(Stored data entries)

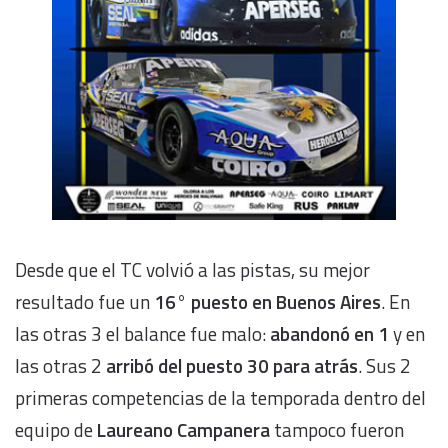
Desde que el TC volvió a las pistas, su mejor
resultado fue un
16° puesto en Buenos Aires
. En
las otras 3 el balance fue malo:
abandonó en 1
y en
las otras 2
arribó del puesto 30 para atrás
. Sus 2
primeras competencias de la temporada dentro del
equipo de
Laureano Campanera
tampoco fueron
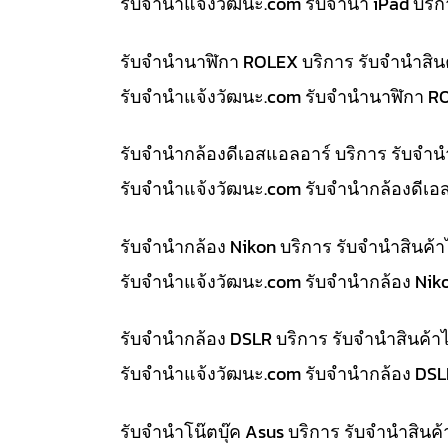
รับจํานําแจ้งวัฒนะ.com รับจำนำ iPad บริ
รับจำนำนาฬิกา ROLEX บริการ รับจำนำสิน
รับจํานําแจ้งวัฒนะ.com รับจำนำนาฬิกา R
รับจำนำกล้องดีเอสแอลอาร์ บริการ รับจำ
รับจํานําแจ้งวัฒนะ.com รับจำนำกล้องดีเอ
รับจำนำกล้อง Nikon บริการ รับจำนำสินค
รับจํานําแจ้งวัฒนะ.com รับจำนำกล้อง Nik
รับจำนำกล้อง DSLR บริการ รับจำนำสินค้
รับจํานําแจ้งวัฒนะ.com รับจำนำกล้อง DS
รับจำนำโน๊ตบุ๊ค Asus บริการ รับจำนำสิน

> [Work required]
Reprint every record exactly and skip the pictures.

> [Exercise result]
Desde que el TC volvió a las pistas, su mejor
resultado fue un
16° puesto en Buenos Aires
. En
las otras 3 el balance fue malo:
abandonó en 1
y en
las otras 2
arribó del puesto 30 para atrás
. Sus 2
primeras competencias de la temporada dentro del
equipo de
Laureano Campanera
tampoco fueron
รับจํานําแจ้งวัฒนะ.com รับจำนำ iPad บริ
รับจำนำนาฬิกา ROLEX บริการ รับจำนำสิน
รับจํานําแจ้งวัฒนะ.com รับจำนำนาฬิกา R
รับจำนำกล้องดีเอสแอลอาร์ บริการ รับจำ
รับจํานําแจ้งวัฒนะ.com รับจำนำกล้องดีเอ
รับจำนำกล้อง Nikon บริการ รับจำนำสินค
รับจํานําแจ้งวัฒนะ.com รับจำนำกล้อง Nik
รับจำนำกล้อง DSLR บริการ รับจำนำสินค้
รับจํานําแจ้งวัฒนะ.com รับจำนำกล้อง DS
รับจำนำโน๊ตบุ๊ค Asus บริการ รับจำนำสิน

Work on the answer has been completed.